E ‘ possibile scaricare qui di seguito il Piano Genitoriale fac simile predisposto dal CNF divenuto obbligatorio per i procedimenti di separazione e/o divorzio e/o di interruzione della convivenza della coppia di fatto. 

Alcuni Tribunali hanno anche elaborato delle linee guida (qui scaricabili) da seguire per la redazione del Piano Genitoriale qui allegato in fac simile. 

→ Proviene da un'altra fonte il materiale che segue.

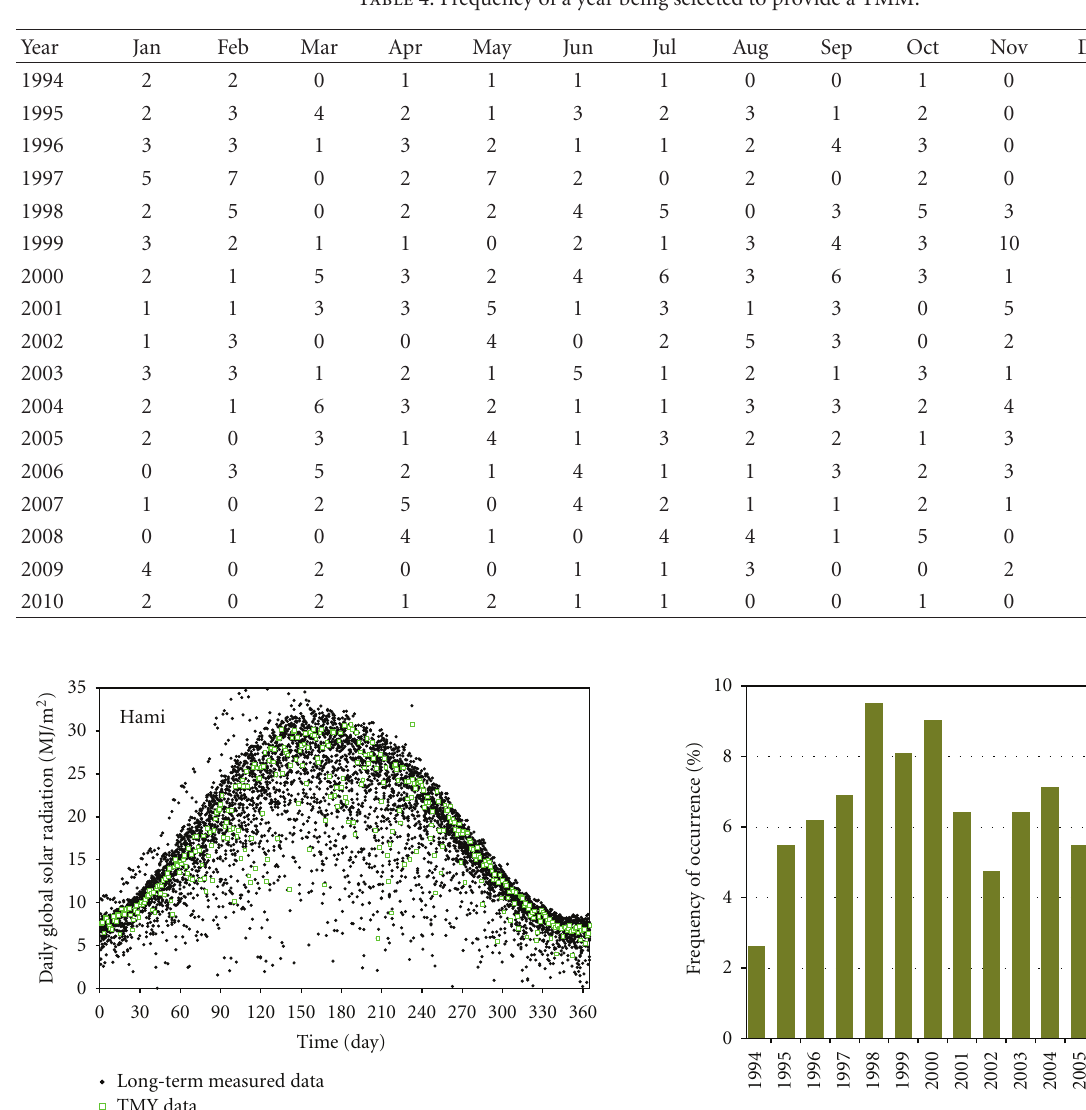
Table 4: Frequency of a year being selected to provide a TMM.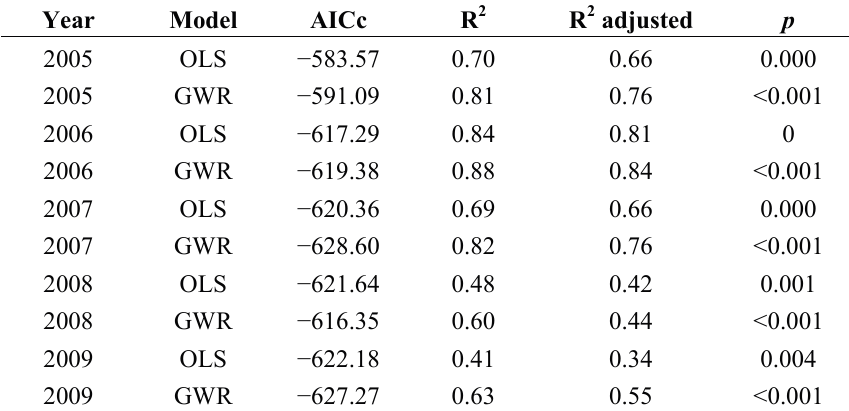
Table 4. Comparison of the OLS and GWR models.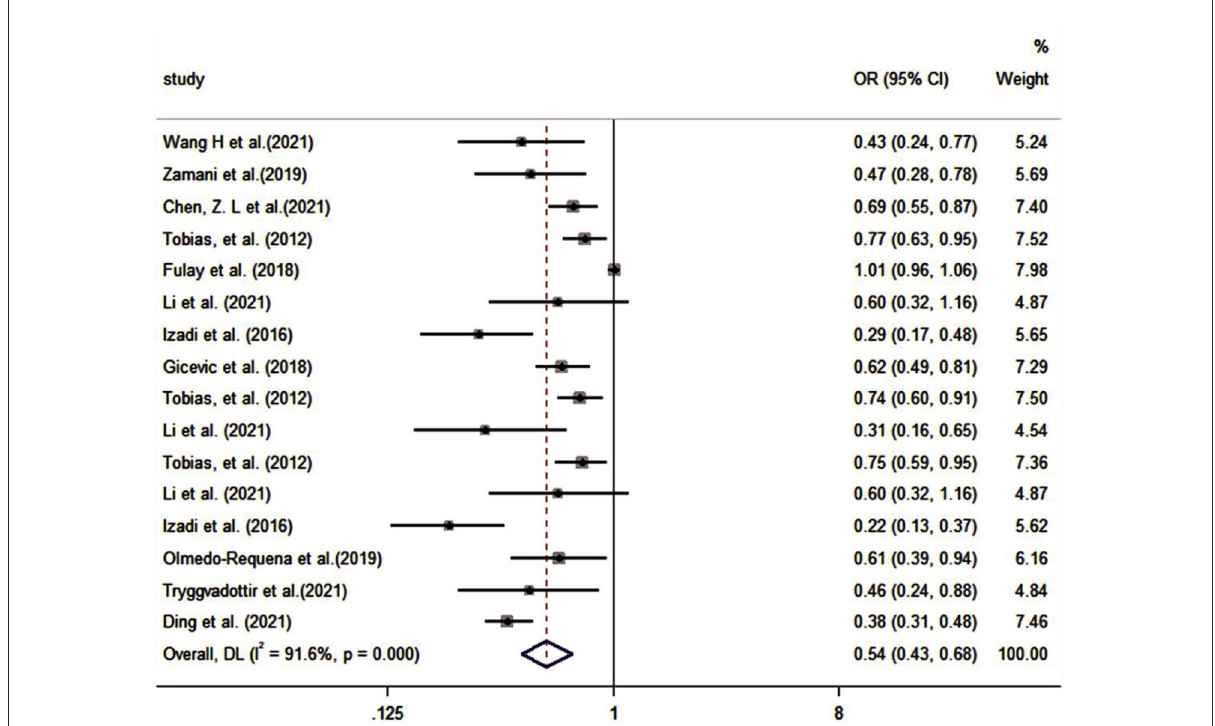
FIGURE3 Forest plot for the association of the Group A with GDM (weights are from random-effects model).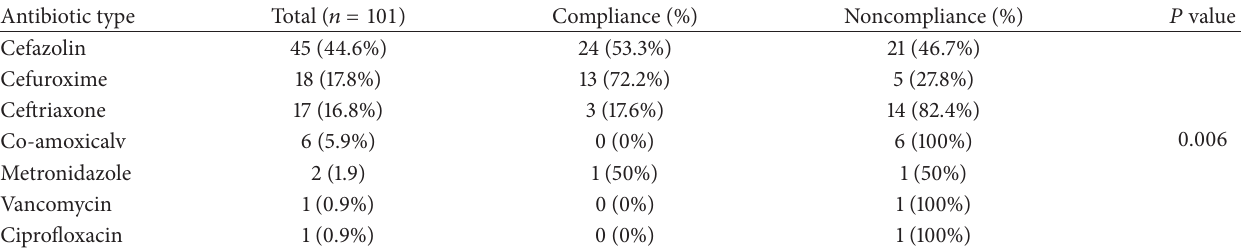
Table 3: Association between different antibiotic types and compliance with hospital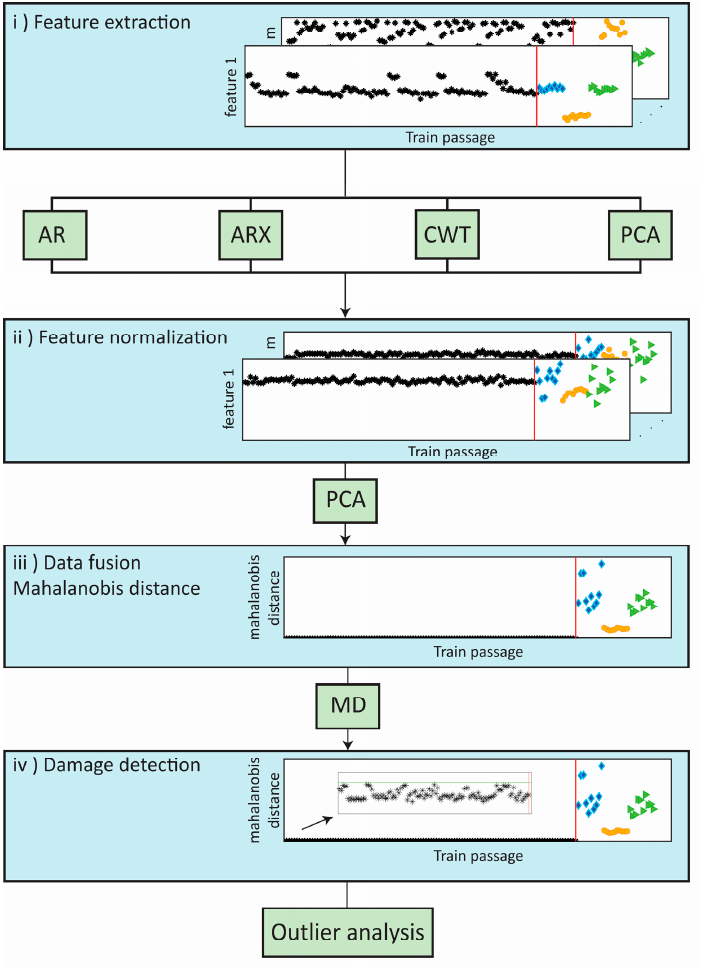
Figure 6. Methodology of the automatic detection of wheel flats.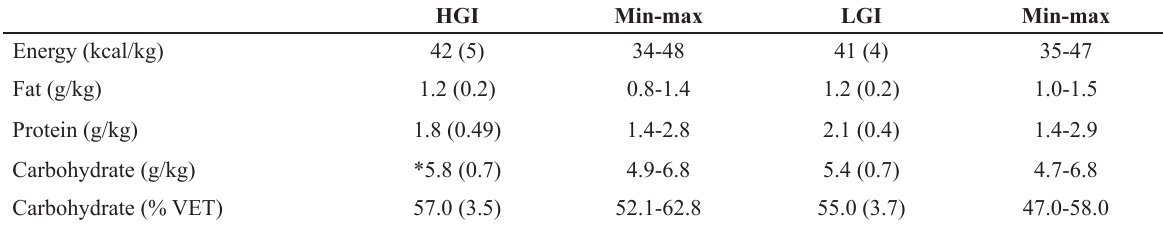
Daily dietary information according to the GI consumed at evening meals (n=9).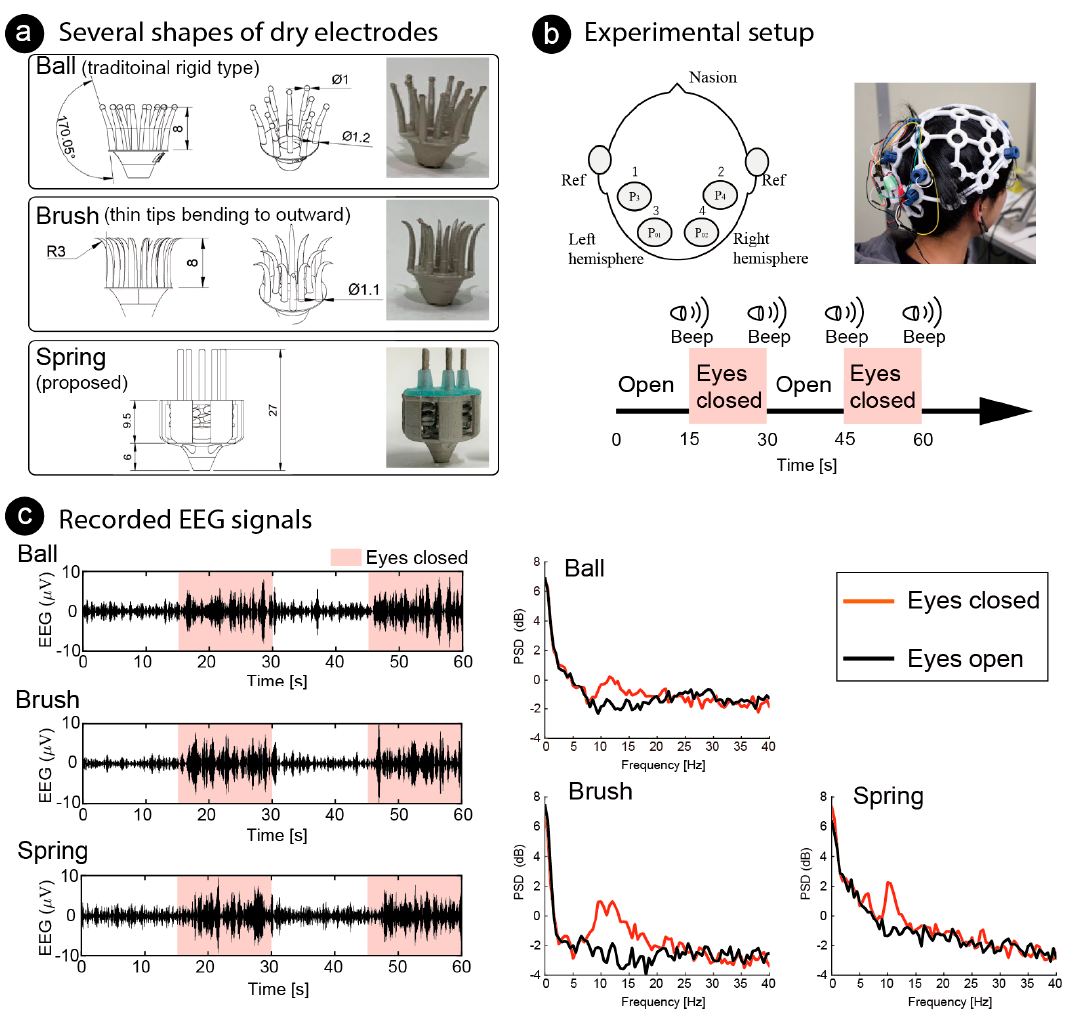
Figure 10. Functional testing of several shapes of dry electrodes. ( a ) Ball electrode, common shape of dry electrodes, with eleven prongs; brush electrode, designed for the bristles to bend by bending outward with pressing force, also with eleven prongs; fabricated electrode with five coiled-spring prongs. ( b ) For functional test of electrodes, electroencephalography (EEG) was measured while the participant closed / opened his eyes. Amplitudes of alpha wave (8–12 Hz) increased while eyes were closed. Dry electrodes were placed at four positions covering visual cortex and reference electrodes were placed on the earlobes. ( c ) Recorded EEG signals at P3 of PID1 are illustrated on left. Butterworth 1st-order filter (8–12 Hz) was used to emphasize alpha band. Light pink areas indicate the time the eyes remained closed, and other areas indicate the time the eyes remained open. Median of power spectrum densities (PSD) are shown on the right. Red lines show PSDs while the eyes were closed, and black lines show that while the eyes were open.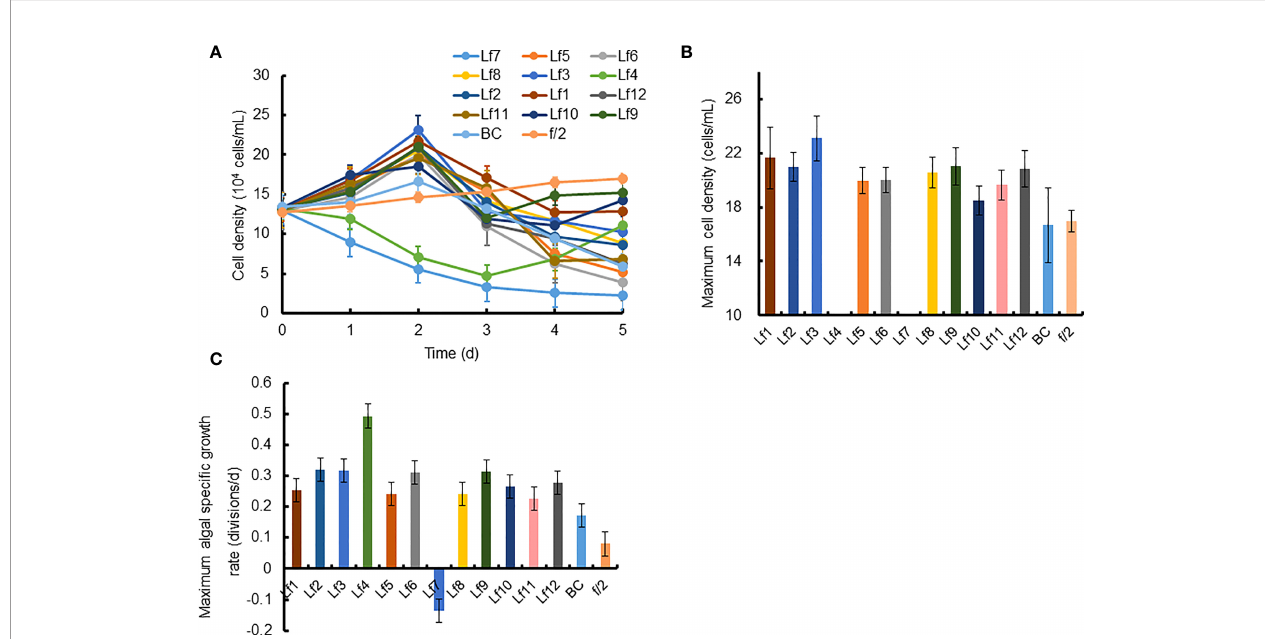
FIGURE 2 | The growth of Chaetoceros curvisetus in the co-culture of bacterial strains isolated from the phycosphere of Levanderina fi ssa including (A) Growth curve, (B) maximum cell density, and (C) maximum speci fi c growth rate. The maximum cell densities were not shown in Lf4 and Lf7, whose cell numbers were always lower than the initial cell numbers during the experiment. Lf1-Lf12: Cultures addition of the 12 bacterial strains Lf1-Lf12, BC: Culture addition of the liquid Zobell 2216E medium, f/2: Growth in f/2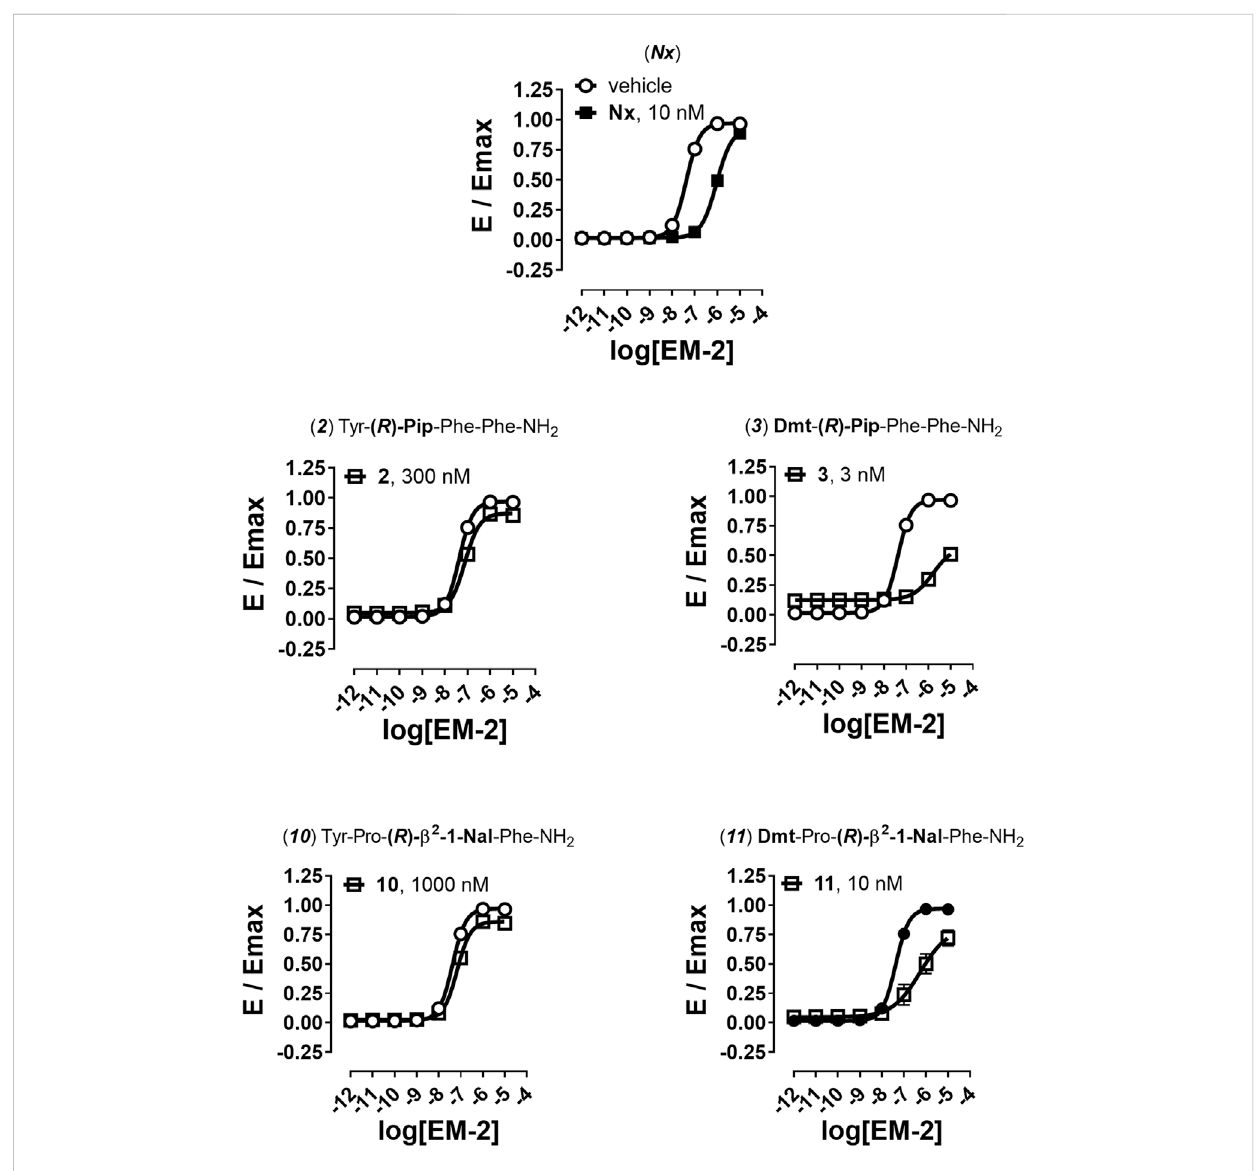
FIGURE 4 Antagonism experiments for β -arrestin 2 recruitment. Effects of Nx (10 nM), 2 (300 nM), 3 (3 nM), 10 (1,000 nM), and 11 (10 nM) in challenging EM-2 concentration-response curves in mu- β -arrestin 2 BRET interaction assay. Data are mean + sem of four independent experiments performed in duplicate.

Un Piano Genitoriale dovrebbe contenere appositi capitoli dedicati alle seguenti tematiche:

  • istruzione: scelta della scuola (pubblica o privata), del doposcuola, dell’educazione speciale e dell’istruzione a casa, delle attività extracurricolari con relativa ripartizione dei costi tra i genitori;
  • salute: visite mediche, decisioni da assumere, operatori sanitari di riferimento, ripartizione delle spese mediche;
  • religione: scelte sull’istruzione religiosa, e delle eventuali spese da sostenere;
  • comunicazione: contatti telefonici, trasferimento delle informazioni rilevanti, contatto tramite internet, costi del cellulare, utilizzo di internet e controllo su programmi e accesso, comunicazioni;
  • persone che si occupano del minore: nonni, babysitter etc…;
  • risoluzione delle controversie ed eventuale utilizzo della mediazione familiare;
  • spostamenti del minore da un’abitazione all’altra;
  • piano settimanale per le frequentazioni (con opportuno schema settimanale che regola il tempo trascorso con l’uno o con l’altro genitore);
  • vacanze, giorni festivi, compleanni di famiglia e date significative;
  • deduzioni fiscali e ripartizione tra i genitori.